1993-10-09 - Safe and fun environment?

Header Data

From: Matthew B. Landry <mbl@ml7694a.leonard.american.edu>
To: cypherpunks@toad.com
Message Hash: 4934fe73398278b775ca6264ed6c9d55df2037308ed3131719d83b5b587a3492
Message ID: <9310090817.AA10656@toad.com>
Reply To: N/A
UTC Datetime: 1993-10-09 08:19:29 UTC
Raw Date: Sat, 9 Oct 93 01:19:29 PDT

Raw message

From: Matthew B. Landry <mbl@ml7694a.leonard.american.edu>
Date: Sat, 9 Oct 93 01:19:29 PDT
To: cypherpunks@toad.com
Subject: Safe and fun environment?
Message-ID: <9310090817.AA10656@toad.com>
MIME-Version: 1.0
Content-Type: text/plain

>Still, it might make sense for someone from this list to give them some
>help on the crypto aspects.  This could be a safe and fun environment
>in which people could be introduced to crypto, and it could even expand
        Unless this list undergoes some VERY radical changes, it will never be 
a "safe and fun environment" to introduce new people to anything. At the 
moment, in order to get anything out of it, one has to devote large quantities 
of queue space and time to the subscription, and sift through the flames and 
other noise to locate the rare bit of truly valuable info. There are very few 
people on this list who routinely post things worth reading, and many who 
_never_ post things worth reading, and seem to be only around for the flame 
        And god forbid that a newcomer should ask a QUESTION! Dear lord no. 
That newcomer will be flamed so totally that no burn unit around will be able 
to save them.
        Most of those that are persistent or resiliant enough to survive what 
this list can often put people through may or may not decide to stay. I would 
imagine that such negative experiences would turn a lot of people off to the 
whole idea of crypto-privacy. If I hadn't already been committed to privacy 
when I joined the list, I would have immediately unsubscribed, called Fort 
Meade, and asked what I could do to help. 
        The vast majority of people who post on this list and respond to other 
people's posts are obnoxious idiots who are willing to flame at the slightest 
provocation, and will do so until the person they attack backs down or simply 
gives up.

        No one on this list is entirely to blame, nor is anyone entirely 
blameless for this. Several of the top figures on the list (TC May and Eric 
Hughes to name two) have recently adopted an inappropriately elitist attitude 
toward the direction of the list, and the movement. No one can stop Eric from 
running the _list_ however he wants, but the _movement_ belongs to all of us, 
thank you.
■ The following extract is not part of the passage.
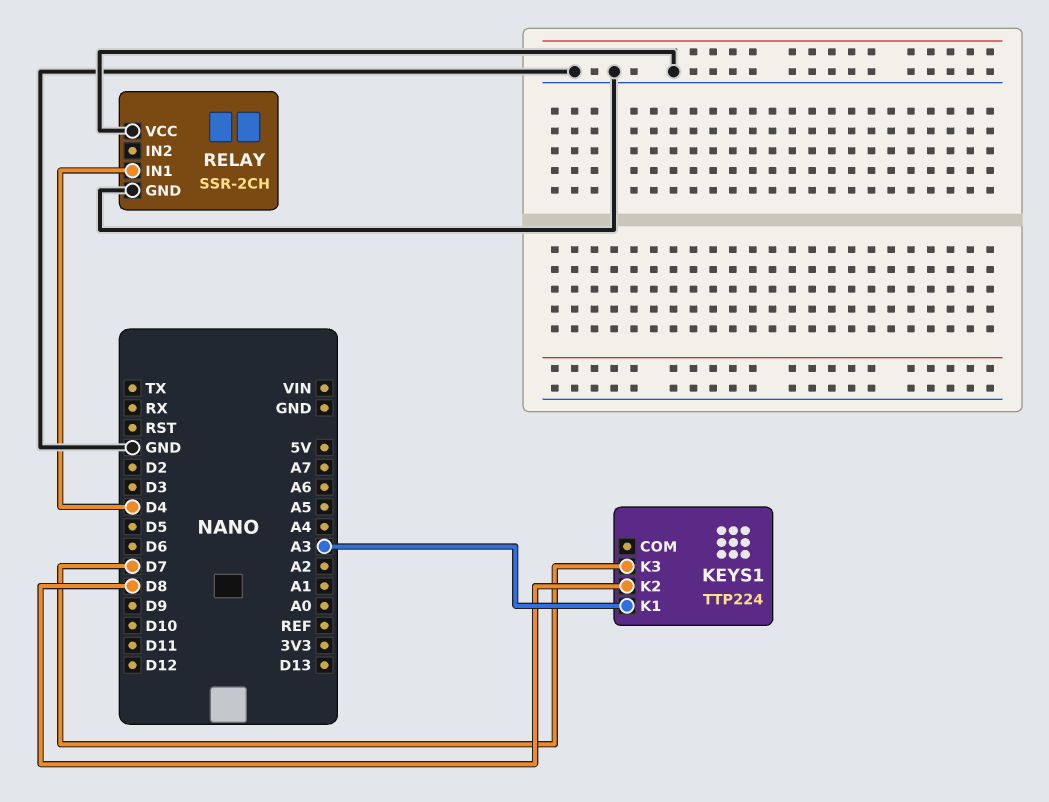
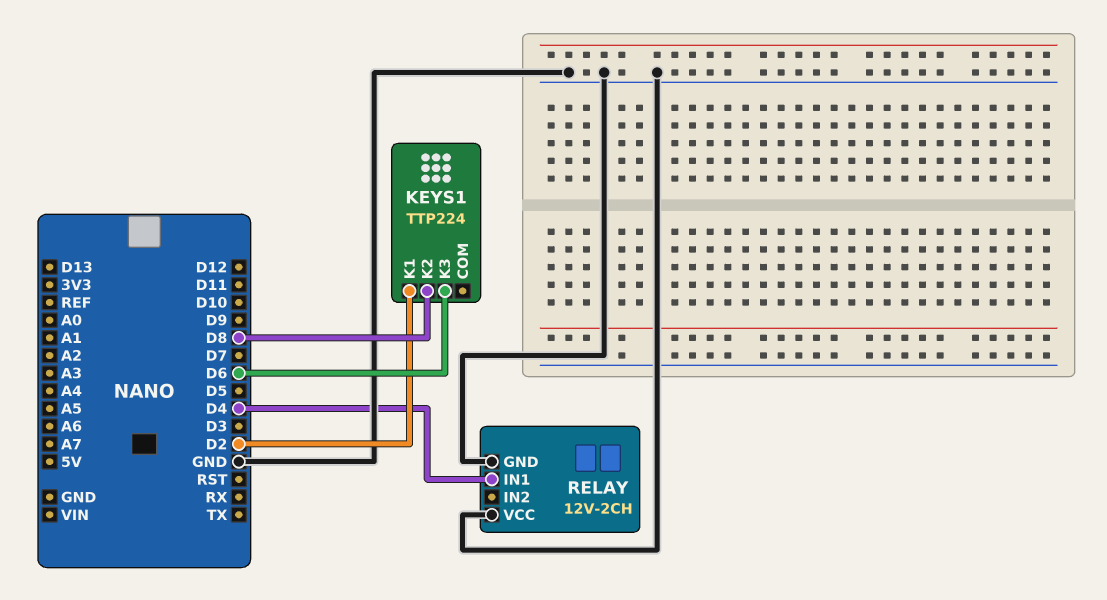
KEYS1 pin K1: A3 -> D2
KEYS1 pin K3: D7 -> D6
RELAY: SSR-2CH -> 12V-2CH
Even though I respect the crypto-political opinions that they 
express a great deal, I think that they and their supporters have taken this 
too far. And worse, they have not taken a firm stand against the kind of flame 
war that is continually erupting over individual posts on the list. For the 
leaders to sit back and watch this go on is simply not the appropriate way to 
handle things.

        Until we fix the serious problems in this list, it will never be an 
appropriate environment for newcomers to learn about crypto-privacy, just a 
training ground for flame-throwers.

        Dare I suggest (why not? I'm already burning to a crisp, how much worse 
could it get?) that we create a moderated newsgroup that would gateway the 
substantive traffic from this list into a more accessible forum (but NOT the 
other way around). In that manner, we could provide a place for newcomers to 
learn about cryptography and the movement, without forcing them to sift through 
mountains of flame wars. Questions could be referred to qualified personnel, 
instead of going to the list where they act like little flame magnets.
        This newsgroup would not replace the list, nor would it be more than 
marginally connected (because of the selected cross-postings), but it would 
provide the kind of environment that the list does not or cannot provide.
        Go ahead and dump flames in my mailbox. I've long since gotten used to 
it. I'm not going to back down until someone convinces me that a hospitable 
environment with informative traffic and a high s/n ratio is a bad idea. Or, 
you can save bandwidth and send the flames to /dev/null, because that's where 
anything that doesn't make sense will go. Rational comments are welcome, 

        Oh, and for those of you that are tired of seeing me post, you can rest 
assured that you will never see it again. Contributing to this list has brought 
nothing but trouble to my life, and I have better things to do with my time 
than wade through piles of flamage in my personal mail box.